OMG, what a night it was! I did my usual nighttime stuff, after the kids are in bed......wash/dry/fold clothes, work on the computer, and listen to political coverage on TV. When I went to sleep (around 11) I had NO idea I'd wake up to find that Hillary Clinton had won both Texas AND Ohio! Ohio was looking bad (for Obama) as I turned the TV off, but not Texas. WTF?

So, now the question is: Was this result a good or a bad thing for the Democratic Party, going into November? Guess it depends on who you ask. Most of the so-called experts on TV and talk radio have basically proven that NO ONE really knows what's going to happen, no one can predict anything with certainty, and that the tried-and-true expectations just don't hold water any more. Everything is new this time, when we're dealing with the first viable woman candidate and the first viable black candidate.

Bottom line for me: I want to see a Democrat elected, period. Not John McCain, who says we could be in Iraq for 100 years or more. So I'm trying to keep my eyes on the prize, so to speak. And if that means we've got to choose Hillary, I guess that's what we'll do, but I won't be thrilled about it. But, how electable is either Hillary or Obama going to be after weeks and weeks and weeks more of primary time? In which they both get to beat each other up and spend tons of money trying to make the other look bad......and then in the end, try to come out smelling like a rose to go forward into the general election. Not gonna happen, I fear. And meanwhile, McCain gets to revel in his un-opposed status, while raising tons of money and going ahead with general election strategies against both of the Democrats. Ugh!
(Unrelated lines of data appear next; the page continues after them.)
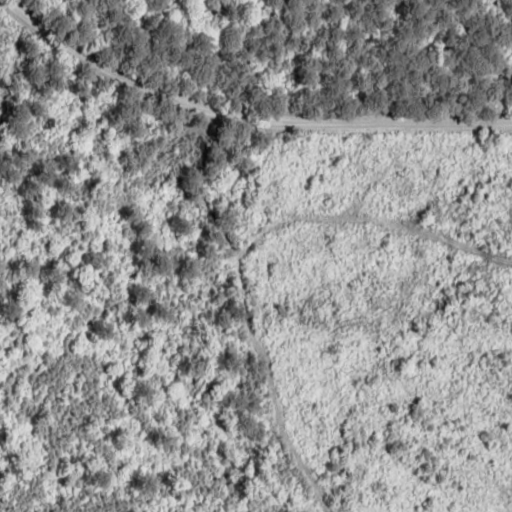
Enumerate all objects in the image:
road: (252, 108)
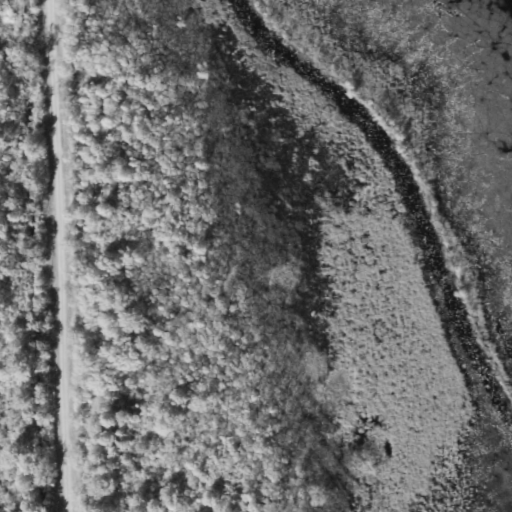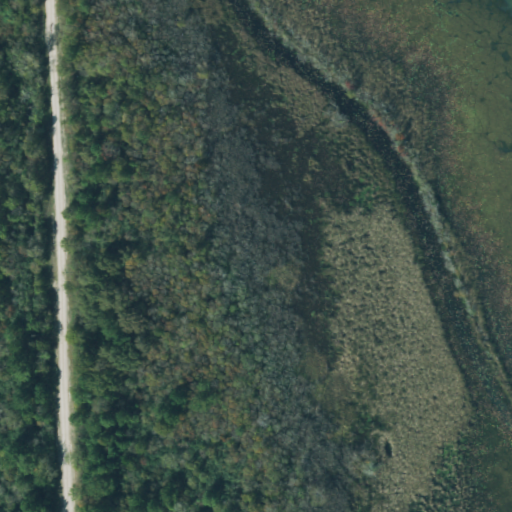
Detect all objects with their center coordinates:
road: (38, 256)
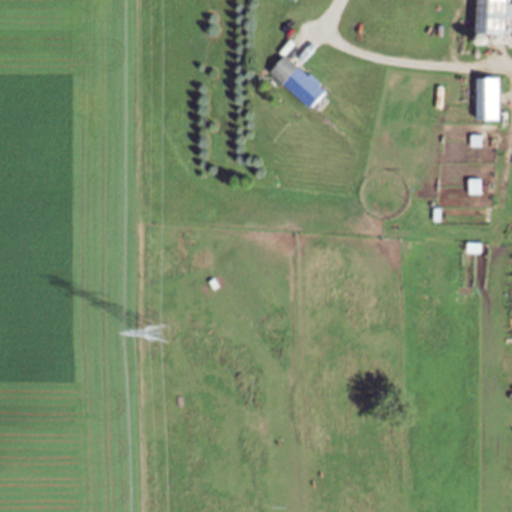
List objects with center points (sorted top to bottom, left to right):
building: (490, 15)
building: (295, 80)
building: (484, 97)
building: (471, 185)
power tower: (156, 331)
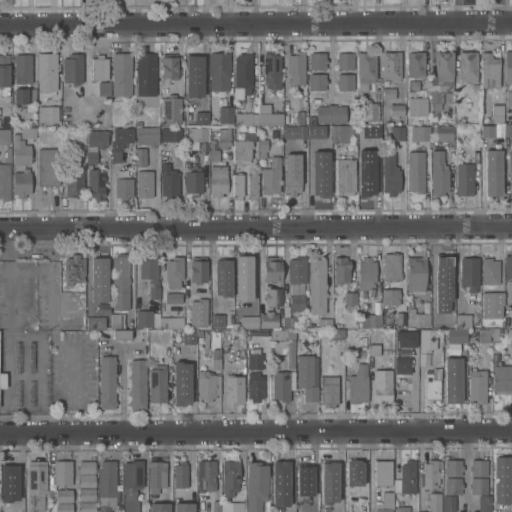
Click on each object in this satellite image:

Stay tuned for Pennsylvania, I suppose. In APRIL! Guess I've just got to console myself with knowing that I've done what I could, voted when my state had its turn, and now I just get to keep my fingers crossed and hope for the best.

Tuesday, March 4, 2008

Likes and Dislikes

Thanks to a great friend and PE sister (you know who you are!) for giving me the inspiration to create these lists. The items are in no particular order, just as they come to mind as I listen to election coverage on TV............

Likes:
*my boys and my DH
*Diet Coke
*my online sisters at "Preeclampsia Survivors" and "Autism Island"
*Barack Obama
*oldies music from the 60s
*singing
*soaking in a bathtub of really hot water
*amaretto sours
*pepperoni pizza
*Howe Hall Arts-Infused Magnet School
*Sirius radio
*reading (historical fiction, etc)
*playing the flute and trumpet
*our new local outlet mall
*living in the Charleston area
*chocolate chip muffins
*reading books to Ethan
*going shopping with Andrew
*medical dramas like House and ER
*Broadway musicals
*"Gone With the Wind" (movie and book)

Dislikes:
*"fake" people
*very cold weather
*beets
*most reality shows
*arrogance
*tomatoes
*red wine
*losing my temper
*being late for anything
*dealing with most confrontation
*"W"
*feeling fat


Ok, that was cathartic. :) Thanks for reading! These are just the tip of the iceberg, obviously.............LOL, but it's interesting looking at them in this format.